Once upon a time search engines looked at words. Over the years the movement has been towards concepts. Yes, indeed, the words on the page do come into play, but more often than not, it is more about identifying the concepts of a page or a website. This helps them better deliver results in a commonly more personalized world.
How Search Engines Rank Web Pages
Search engines are extraordinarily complicated. Basically, search engines exist to connect users with information. There is an amazingly huge amount of information out there on the Web, with more being added every single day. How do search engines connect this vast array of information with users who are looking for something in a meaningful way? It's a complex process involving a wide variety of factors, and this process evolves as technology - and the way we use search engines - changes over time.
We've all used search engines, without giving much thought to what's going on behind the scenes as we see our results retrieved within a matter of milliseconds.
The goal of this article is to give you a sense of the core concepts used in modern search. This is not a guide to Google. Nor Bing. It is a starting point to better understand the landscape so that you might venture out to discover more.
While this journey is more about the elements of ranking a page or a site, one really can’t get to that point without the page actually being found. The two obvious elements are;
Crawling: The ability for the search engine to get around the site
Indexing: Actually getting pages into the search engine’s index.
Search engines do this by analyzing words and other content on web pages, placing special emphasis on words that appear on specific locations on the web page: the title, headlines, image attributes, overall content emphasis, outbound and inbound links, etc.
Every search engine can offer a drastically different experience to the user, and there are major differences depending on where you’re located geographically.Forexample, search engines that are in both English and German-speaking countries offer both English and German language descriptions of search results.
These days most of this can be handled by automated tools provided by the major search engines. At least to let them know you exist.
What’s not quite as evident is the level and depth of the crawling and indexation given to a website.
Understanding Signals How Do Search Engines Process Searches?
Please note: search engines are not simple.

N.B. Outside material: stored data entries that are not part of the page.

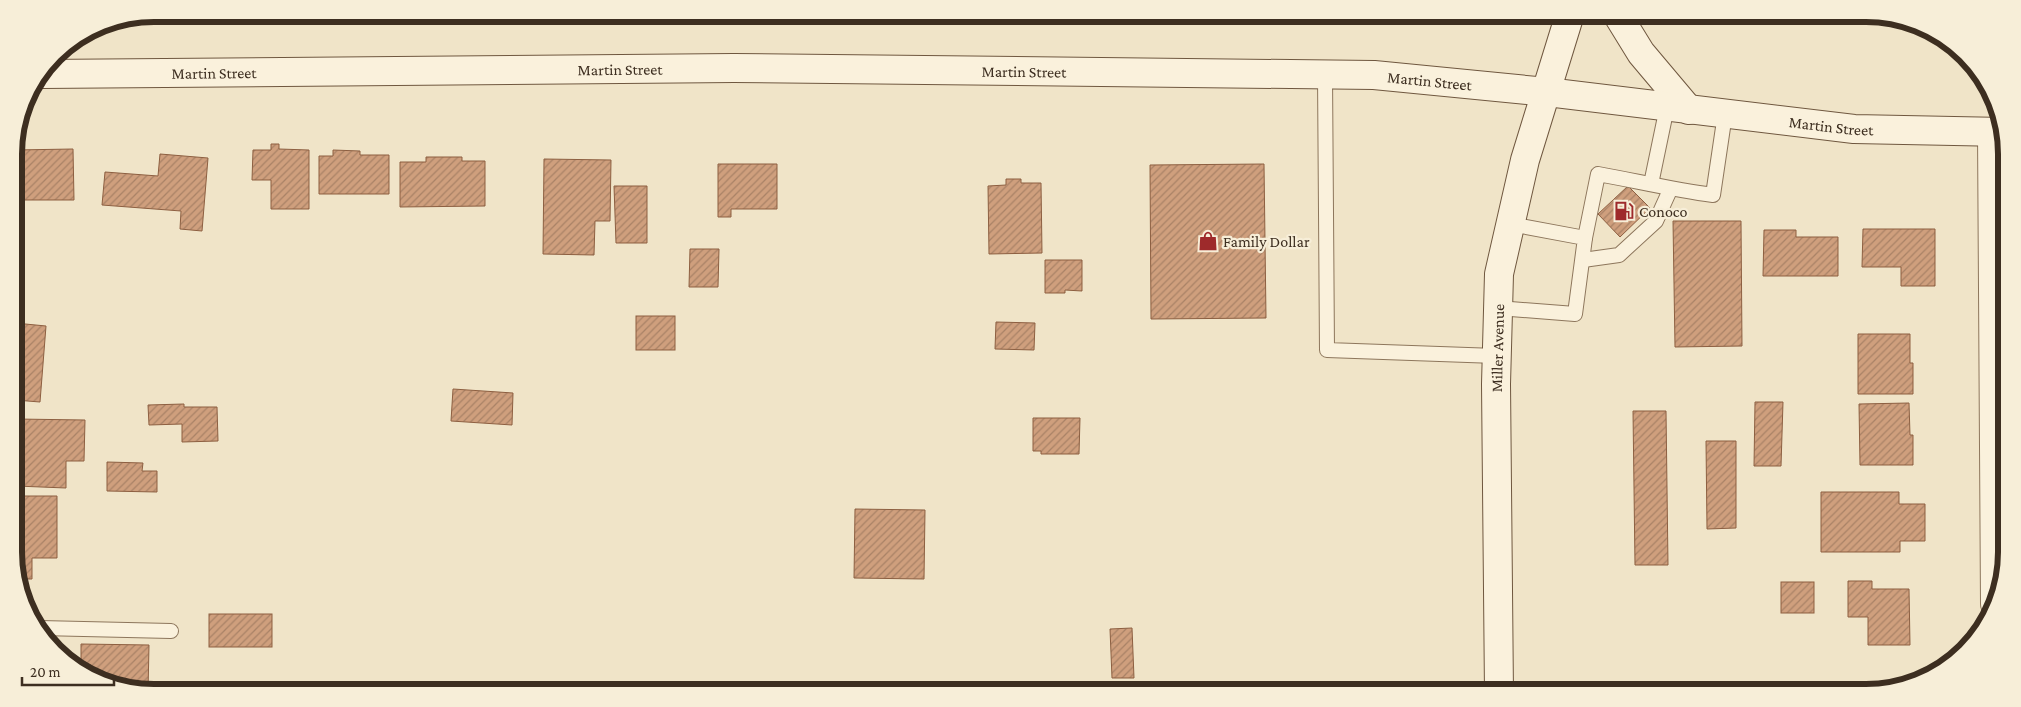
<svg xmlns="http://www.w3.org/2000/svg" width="2021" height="707" font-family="'Crimson Pro',serif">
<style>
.building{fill:url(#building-hatch);stroke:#8d5f41}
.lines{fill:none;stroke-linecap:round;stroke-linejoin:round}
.lane-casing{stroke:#8d765c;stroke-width:16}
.street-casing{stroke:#8d765c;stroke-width:30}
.secondary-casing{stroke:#6f573f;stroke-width:30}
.lane{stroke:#faf1dc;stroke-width:14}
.street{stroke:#faf1dc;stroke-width:28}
.secondary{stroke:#faf1dc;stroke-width:28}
.labels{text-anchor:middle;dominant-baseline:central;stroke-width:4.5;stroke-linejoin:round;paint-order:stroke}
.street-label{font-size:16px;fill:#3d2e20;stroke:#f7eed8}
.poi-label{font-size:16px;fill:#3d2e20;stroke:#f7eed8;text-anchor:start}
.rim{fill:none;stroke:#3d2e20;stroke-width:6}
</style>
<defs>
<pattern id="building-hatch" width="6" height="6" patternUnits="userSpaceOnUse" patternTransform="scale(1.25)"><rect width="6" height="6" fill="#cf9f7d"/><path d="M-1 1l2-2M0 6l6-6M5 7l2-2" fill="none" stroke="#a98266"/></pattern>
</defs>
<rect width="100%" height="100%" fill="#f0e4c8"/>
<g class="building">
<path d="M 271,144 L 279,144 L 279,149 L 309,150 L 309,209 L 271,209 L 271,180 L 252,180 L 253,150 L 271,150 Z"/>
<path d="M 73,149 L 74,200 L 14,200 L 14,150 Z"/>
<path d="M 333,150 L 360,151 L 360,155 L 389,155 L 389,194 L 319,194 L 319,156 L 333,156 Z"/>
<path d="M 160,154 L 208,158 L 202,231 L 180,229 L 181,211 L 102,205 L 105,172 L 158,176 Z"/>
<path d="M 426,157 L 462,157 L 462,161 L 485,161 L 485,206 L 400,207 L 400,162 L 426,162 Z"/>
<path d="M 544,159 L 611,160 L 610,221 L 595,221 L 594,255 L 543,254 Z"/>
<path d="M 718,164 L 777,164 L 777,209 L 731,209 L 731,217 L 718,217 Z"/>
<path d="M 1264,164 L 1266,318 L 1151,319 L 1150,165 Z"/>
<path d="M 1006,179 L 1021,179 L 1021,183 L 1041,183 L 1042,253 L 989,254 L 988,186 L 1006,185 Z"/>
<path d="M 614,186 L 647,186 L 647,243 L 616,243 Z"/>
<path d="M 1628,186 L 1650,208 L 1620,237 L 1598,214 Z"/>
<path d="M 1673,221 L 1741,221 L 1742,346 L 1675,347 Z"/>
<path d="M 1863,229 L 1935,229 L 1935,286 L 1901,286 L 1901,267 L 1862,267 Z"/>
<path d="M 1764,230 L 1796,230 L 1796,237 L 1838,237 L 1838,276 L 1763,276 Z"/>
<path d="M 690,249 L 719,249 L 718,287 L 689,287 Z"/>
<path d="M 1045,260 L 1082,260 L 1082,291 L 1065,290 L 1065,293 L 1045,293 Z"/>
<rect x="636" y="316" width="39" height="34"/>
<path d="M 996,322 L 1035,323 L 1034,350 L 995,349 Z"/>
<path d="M 15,323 L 46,326 L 40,402 L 15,400 Z"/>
<path d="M 1858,334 L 1910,334 L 1910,363 L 1913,363 L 1913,394 L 1858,394 Z"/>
<path d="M 453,389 L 513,393 L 512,425 L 451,421 Z"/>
<path d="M 1755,402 L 1783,402 L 1781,466 L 1754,466 Z"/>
<path d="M 1909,403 L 1910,435 L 1913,435 L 1913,465 L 1860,465 L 1859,404 Z"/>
<path d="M 184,404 L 184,407 L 217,407 L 218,441 L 182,442 L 182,424 L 149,425 L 148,405 Z"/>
<path d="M 1633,411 L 1666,411 L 1668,565 L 1635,565 Z"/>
<path d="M 1033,418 L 1080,418 L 1079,454 L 1041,454 L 1041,451 L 1033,451 Z"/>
<path d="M 16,419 L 85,420 L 84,461 L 66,461 L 66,488 L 16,486 Z"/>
<path d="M 1706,441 L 1736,441 L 1736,528 L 1707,529 Z"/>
<path d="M 107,462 L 143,463 L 142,471 L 157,471 L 157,492 L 107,491 Z"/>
<path d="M 1821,492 L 1899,492 L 1899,504 L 1925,504 L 1925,541 L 1900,541 L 1900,552 L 1821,552 Z"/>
<path d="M 16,496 L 57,496 L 57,558 L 32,558 L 32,579 L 16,579 Z"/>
<path d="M 855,509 L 925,510 L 924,579 L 854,578 Z"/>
<path d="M 1848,581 L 1872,581 L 1872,589 L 1909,589 L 1910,645 L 1868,645 L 1868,617 L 1848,617 Z"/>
<rect x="1781" y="582" width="33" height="31"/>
<rect x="209" y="614" width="63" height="33"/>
<path d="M 1132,628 L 1134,678 L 1112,678 L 1110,629 Z"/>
<path d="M 81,644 L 149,645 L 148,692 L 110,686 L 81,667 Z"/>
</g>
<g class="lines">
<defs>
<g id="lane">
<path d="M 1325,75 L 1327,350 L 1496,356"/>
<path d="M 1651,184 L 1667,107"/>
<path d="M 1585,238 L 1598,174 C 1637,181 1674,190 1713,195 L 1725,114"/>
<path d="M 1583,260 L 1619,255 L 1656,221 L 1670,190"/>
<path d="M 1498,308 L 1575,314 L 1585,238 L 1510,224"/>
<path d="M 40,628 L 171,631"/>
</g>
<path id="street" d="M 1992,132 L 1995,604"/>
<g id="secondary">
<path d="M 1617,14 L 1641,53 L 1689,110"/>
<path id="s1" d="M 42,74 L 734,68 L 1374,75 L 1547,92 L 1854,129 L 2004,132"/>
<path id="s2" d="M 1499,693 L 1496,384 L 1499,274 L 1525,160 L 1570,14"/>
</g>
</defs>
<use href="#lane" class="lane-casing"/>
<use href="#street" class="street-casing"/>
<use href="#secondary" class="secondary-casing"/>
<use href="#lane" class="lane"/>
<use href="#street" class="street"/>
<use href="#secondary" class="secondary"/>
</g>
<defs>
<symbol id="fuel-bare" viewBox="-9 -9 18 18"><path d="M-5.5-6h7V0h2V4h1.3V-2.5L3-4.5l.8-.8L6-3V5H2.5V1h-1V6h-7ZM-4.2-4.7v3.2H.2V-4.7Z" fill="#9e2a2b" stroke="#f7eed8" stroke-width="2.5" paint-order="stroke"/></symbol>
<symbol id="shop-bare" viewBox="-9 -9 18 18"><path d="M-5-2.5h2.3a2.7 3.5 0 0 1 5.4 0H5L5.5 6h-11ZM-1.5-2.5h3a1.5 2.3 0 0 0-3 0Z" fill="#9e2a2b" stroke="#f7eed8" stroke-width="2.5" paint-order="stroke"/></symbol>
</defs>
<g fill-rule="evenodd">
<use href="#fuel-bare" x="1610" y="197" width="28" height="28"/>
<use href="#shop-bare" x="1194" y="227" width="28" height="28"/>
</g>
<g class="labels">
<g class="street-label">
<text stroke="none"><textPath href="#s1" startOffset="578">Martin Street</textPath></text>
<text stroke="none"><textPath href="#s1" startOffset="982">Martin Street</textPath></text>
<text stroke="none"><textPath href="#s1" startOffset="172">Martin Street</textPath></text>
<text stroke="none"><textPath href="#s1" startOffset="1388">Martin Street</textPath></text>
<text stroke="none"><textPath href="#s1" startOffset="1792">Martin Street</textPath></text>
<text stroke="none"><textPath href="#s2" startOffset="345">Miller Avenue</textPath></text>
</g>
<g class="poi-label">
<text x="1639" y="211">Conoco</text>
<text x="1223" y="241">Family Dollar</text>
</g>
</g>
<path d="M0 0H2021V707H0ZM154 22H1866A132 132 0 0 1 1998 154V552A132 132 0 0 1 1866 684H154A132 132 0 0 1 22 552V154A132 132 0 0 1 154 22Z" fill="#f7eed8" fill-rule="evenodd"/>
<path class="rim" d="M154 22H1866A132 132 0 0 1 1998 154V552A132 132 0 0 1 1866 684H154A132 132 0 0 1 22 552V154A132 132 0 0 1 154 22Z"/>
<path d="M22 677v8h92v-8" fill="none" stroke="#3d2e20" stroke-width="2.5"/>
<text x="30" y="677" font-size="15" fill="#3d2e20" stroke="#f7eed8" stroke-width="4" paint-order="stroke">20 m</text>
</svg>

They include incredibly detailed processes and methodologies, and are updated all the time. This is a bare bones look at how search engines work to retrieve your search results.
All search engines go by this basic process when conducting search processes, but because there are differences in search engines, there are bound to be different results depending on which engine you use.
First things first: signals. It is strangely a commonly bandied about term in the world of SEO.
Google has fairly consistently spoken of having more than 200 major ranking signals that are evaluated that, in turn, might have up to 10,000 variations or sub-signals. RankBrain is one of the “hundreds” of signals that go into an algorithm that determines what results appear on a Google search page and where they are ranked, Corrado said.
A search engine can use signals for many things including categorization, geo-localization, behavioral, demographic, and more. Not just for ranking purposes. Some might be used as signals of quality (task completion) while others used in display elements in the search results.
Where things get interesting are the various page-level signals and site-wide signals. How a search engines “views” your site on the web. In the strictest understanding of “ranking factors”, these might not always be considered, but indeed are important concepts.
Internal link ratios
Page Level Signals:
Classifications (and Localization)
Authority/trust (external links)
Linguistic indicators (language and nuances)
Prominence factors (bold, headings, italics, lists, etc.)
Link related signals
Trust elements (known by the company you keep)
Entity/Authority; citations, co-citation, etc.
Social graph signals
Spam signals (that might incur dampening)
Semantic relevance (of the other signals)
Please do bear in mind, ‘link related’ doesn’t mean PageRank. Links can send a variety of signals, methods like PageRank, being just one.
While we’ll avoid the specifics, you can get a sense that there are a variety of signals a search engine might use to understand what a site and/or a web page is about. And of course what types of elements might be used in scoring search results.
Next stop in our journey is to start understanding some of the various classifications, categorizations, relations, and correlations that a search engine might employ. These days we tend to think of them as “graphs”.
Some of these include;
Link graph: Most commonly known one to SEO professionals, all the links to sites that determine relevance, authority, and trust.
Social graph: Connections, topicality, behavioural data, etc.
Entity graph: People, places, things, events, etc. (named entities).
Knowledge graph: Information related to entities.
Term and taxonomy graphs.
Where this can play into rankings is that Google categorizes the relations and can score and re-rank web pages through these graph relations. Consider things such as co-citation, topical link graphs, social associations toward authority, and much more.